A Statistical Timing Model for Low Voltage Design Considering Process Variation

Abstract

Near-threshold voltage (NTV) design suffers severe challenge due to the dramatic increase in performance uncertainty introduced by process variation. This paper proposes an analytical approach based on Log-Normal (LN) distribution to characterize the statistical delay for NTV design considering the dominant threshold voltage variation from gate-level to circuit-level. At gate-level, the multivariable threshold voltage variation issue is solved by the equivalent threshold voltage method and equivalent drain current method for generic gates with stack topology and parallel topology, respectively.
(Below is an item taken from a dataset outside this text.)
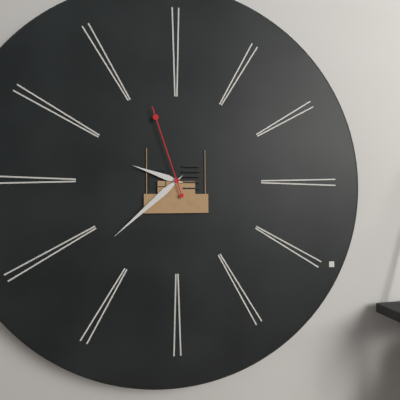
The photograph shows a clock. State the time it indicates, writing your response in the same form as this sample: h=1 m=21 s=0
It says h=9 m=38 s=57
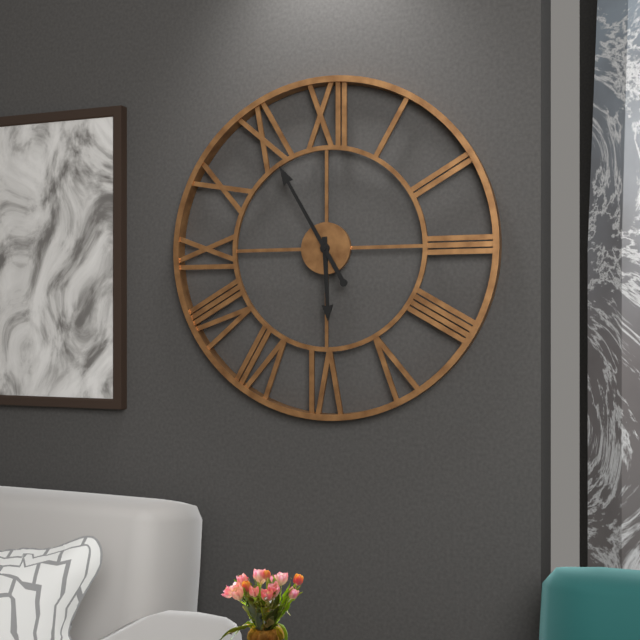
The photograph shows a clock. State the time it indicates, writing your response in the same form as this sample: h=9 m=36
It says h=5 m=55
At circuit-level, a statistical timing model is proposed as the linear combination of the independent statistical delays of all gates in the path with step input by considering the varied correlation between adjacent gates. To the best of our knowledge, we firstly propose a statistical timing model analytically for practical circuit path with physical insights of supply voltage, transistor size, and load capacitance. The characterization effort for each path is only one-time SPICE simulation, which is negligible compared with Monte Carlo (MC) simulation in statistical static timing analysis (SSTA) methods. Experimental results under a commercial 28-nm CMOS process show the proposed models have high accuracy at low supply voltage compared with MC simulations, where the modeling errors for the mean and variance of gate delay can be limited within 1.54% and 11.2%, respectively. Moreover, as for the practical paths in ITC'99 benchmark, the maximum modeling errors of mean, variance, minimum delay, and maximum delay is less than 3.04%, 11.40%, 4.50%, and 2.87%, respectively.